[Exercise details]: In the data below, which lines hold the word "hand"? Copy them.

Data excerpts
Segment Open

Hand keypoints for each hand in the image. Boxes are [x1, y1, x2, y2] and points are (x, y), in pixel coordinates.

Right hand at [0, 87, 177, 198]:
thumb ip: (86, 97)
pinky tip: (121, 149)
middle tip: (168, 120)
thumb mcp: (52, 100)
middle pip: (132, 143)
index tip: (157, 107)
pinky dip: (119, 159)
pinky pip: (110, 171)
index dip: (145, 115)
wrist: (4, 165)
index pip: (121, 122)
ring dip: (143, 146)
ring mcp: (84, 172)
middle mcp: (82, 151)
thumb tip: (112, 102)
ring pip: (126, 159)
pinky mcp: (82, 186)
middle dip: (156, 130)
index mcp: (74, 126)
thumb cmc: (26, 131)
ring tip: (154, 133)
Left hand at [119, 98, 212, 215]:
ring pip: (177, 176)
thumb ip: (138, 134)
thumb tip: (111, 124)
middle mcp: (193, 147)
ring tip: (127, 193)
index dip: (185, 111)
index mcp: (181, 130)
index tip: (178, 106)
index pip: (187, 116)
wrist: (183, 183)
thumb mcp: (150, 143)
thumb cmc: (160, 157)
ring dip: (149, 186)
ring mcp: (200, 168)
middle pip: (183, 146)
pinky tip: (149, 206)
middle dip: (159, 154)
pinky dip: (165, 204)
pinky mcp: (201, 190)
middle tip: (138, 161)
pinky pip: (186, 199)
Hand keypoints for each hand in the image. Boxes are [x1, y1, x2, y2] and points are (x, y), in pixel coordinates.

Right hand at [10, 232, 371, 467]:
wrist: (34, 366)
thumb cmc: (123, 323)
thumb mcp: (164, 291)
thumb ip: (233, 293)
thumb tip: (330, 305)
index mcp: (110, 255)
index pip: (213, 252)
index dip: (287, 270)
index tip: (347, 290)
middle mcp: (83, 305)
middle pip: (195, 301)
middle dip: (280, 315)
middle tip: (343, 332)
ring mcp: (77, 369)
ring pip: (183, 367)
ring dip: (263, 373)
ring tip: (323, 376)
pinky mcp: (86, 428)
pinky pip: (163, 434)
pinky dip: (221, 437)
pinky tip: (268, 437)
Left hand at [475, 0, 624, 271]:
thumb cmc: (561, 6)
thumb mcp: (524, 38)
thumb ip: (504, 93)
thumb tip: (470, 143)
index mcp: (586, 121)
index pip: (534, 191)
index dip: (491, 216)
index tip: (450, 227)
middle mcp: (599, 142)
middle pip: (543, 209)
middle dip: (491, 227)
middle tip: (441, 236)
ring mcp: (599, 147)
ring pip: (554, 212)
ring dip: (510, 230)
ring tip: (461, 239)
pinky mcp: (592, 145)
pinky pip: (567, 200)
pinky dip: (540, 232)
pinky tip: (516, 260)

Segment Closed

[Exercise answer]:
Hand keypoints for each hand in the image. Boxes are [x1, y1, x2, y2] and points are (x, y), in pixel coordinates.
Right hand at [0, 87, 177, 198]:
Left hand at [119, 98, 212, 215]:
Hand keypoints for each hand in the image. Boxes are [x1, y1, x2, y2] and points are (x, y), in pixel coordinates.
Right hand at [10, 232, 371, 467]:
Left hand at [475, 0, 624, 271]:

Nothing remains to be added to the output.